8086 memory decoder logic

Question

I started creating a scheme for 8086 based computer now I'm in trouble with memory addressing. I know a 20 bit wide addressing line can address up to 1024 KB of RAM and that pin A0, when high, select all the even memory banks and when BHE is high the odd memory banks are selected (yes I know there is a bit more complicated logic circuit to do this).

I choosed a setup where there are 8 chips (6x 128 KB are SRAM chips and remaining 2x 128KB are EEPROM chips).

Reading online I know that using a M74HC138B1R (a so called 3:8 decoder) I need to use A17, A18 and A19 to decode what chip select, ending having the lines A1-A16 to use for chip addressing. The problem comes when according to IS62C1024AL datasheet (chip I wish to use as SRAM) the chip use 17 lines for addressing (A1 up to A17) meaning 17 bit=128KB. But doing this I end up with 1 address line in conflict (A17).

I can't figure it out how to exit this weird situation and I can't figure it out if the A0 still available for addressing, my assumption following the logic is no.
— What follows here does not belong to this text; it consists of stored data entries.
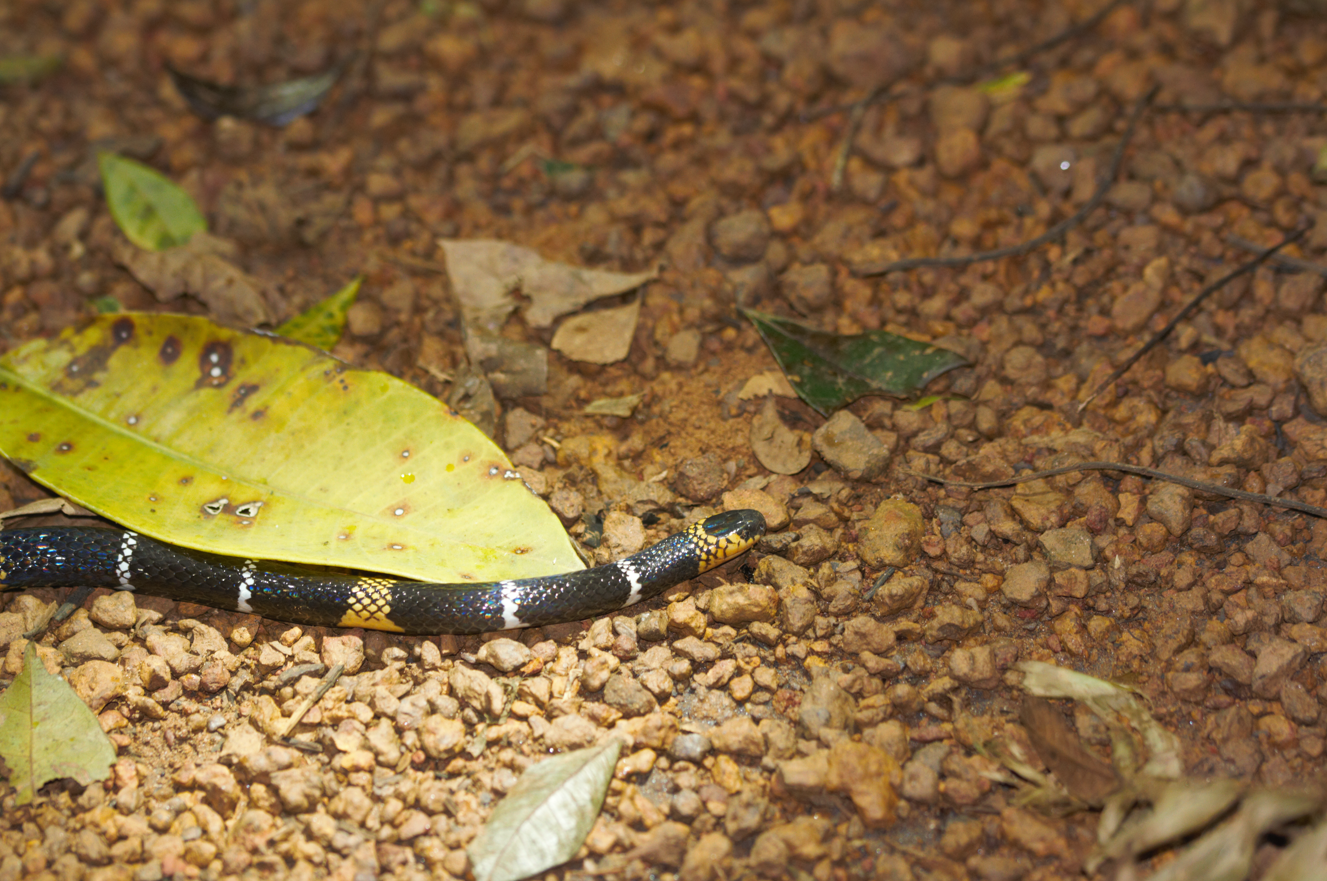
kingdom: Animalia
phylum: Chordata
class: Squamata
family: Elapidae
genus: Micrurus
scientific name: Micrurus hemprichii
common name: Hemprich's coral snake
Another thing that seems obvious to me was searching for a 2:8 decoder that apparently it doesn't exist.

Any tip is much appreciate, may be I'm currently missing something stupid I can't figure it out now.

Answer 1

Your problem is that you talked about using Banks of RAM in your first paragraph - but then assumed you would use the chips serially.

You should use the chips in pairs, using A0 and BHE as you described. So you actually have a 2x3 array of RAM chips and a 2x1 array of EEPROM.

There is no such thing as a "2-to-8" decoder precisely because you need 3 bits to get 8 possibilities - but you need a 2-to-4 decoder:

• A19-A18 to decode which pair of RAM or EEPROM chips;
• A17-A1 to decode the address in each pair;
• A0 and BHE to decode which chip in the pair.

Answer 2

The 8086 has a 16 Bit wide data bus. You need to combine 2 (8 bit wide) chips each, and wire A1-A17 on 8086 to A0-A16 on the chips.

A18 and A19 are to be decoded for chip selects. You can use a 3-to-8 decoder here, just wire one input pin to GND or VCC.

Looking at the pinout of the 8086 it seems to use multiplexed data/address lines. This means you need to use latches, and you may need to "byte swap" the data when address bits A0 or BHE are set using some additional logic chips.

Answer 3

This simply comes from the fact that IS62C1024AL has an 8-bit bus. Whereas the 8086 has a 16-bit bus. So the RAM chip needs 17 address lines, but a 128k zone from the 8086 is adressed using 16 address lines only (plus A0 and BHE to select between high and low bytes).

Here is what you need to do: divide your memory into 4 big areas (determined by A18 and A19), not 8 areas. So you have A18 and A19 that go to a 2-to-4 decoder that will provide the chip selects. Then you have A17-A1 that go to the address lines of each memory chip.

Then group the memory chips in pairs. For each pair, the first memory chip will be wired to data bits 0-7 of the CPU and the other to data bits 8-15. So you have four groups (determined by chip select) of two memory chips, each chip connected to either the low or high part of the data bus. In total, you have your 8 chips of 128k, providing a total of 1Meg. All fine.

This means the chip select (from the decoder) of each of the four groups will be provided to both memory chips of the group. Let's call it the primary chip select. Then you need to use A0 and BHE as a secondary chip select to enable/disable each of the two memory chip of the group. And, guess what? By chance, the IS62C1024AL have two chip select pins.

To sum up: use a 2-to-4 decoder that will feed CS1 of both memory chip of each group, feed the CS2 of all the low-byte memory chips from A0, and the CS2 of all the high-byte memory chips from BHE. Now, if you look at the details, you'll see you probably need some additional inverters, unless you find a decoder with active high outputs.

Last advice: The glue logic is not that simple, especially since the 8086 uses a multiplexed bus. A mistake is always possible (I don't even pretend having given the correct answer). And the 74 logic chips are not all easy to find, are bulky, and if you made some mistakes, you'll need to relayout, etc... If I were you, I'd use some CPLD to make the whole glue logic. Then you can really reconfigure things easily in case of mistake, or if you suddenly want to change the hardware configuration. You could even build a few simple peripherals (GPIO, keyboard, ...) within the CPLD itself. It's much more fun than soldering/desoldering/rewiring/soldering/... DIP chips.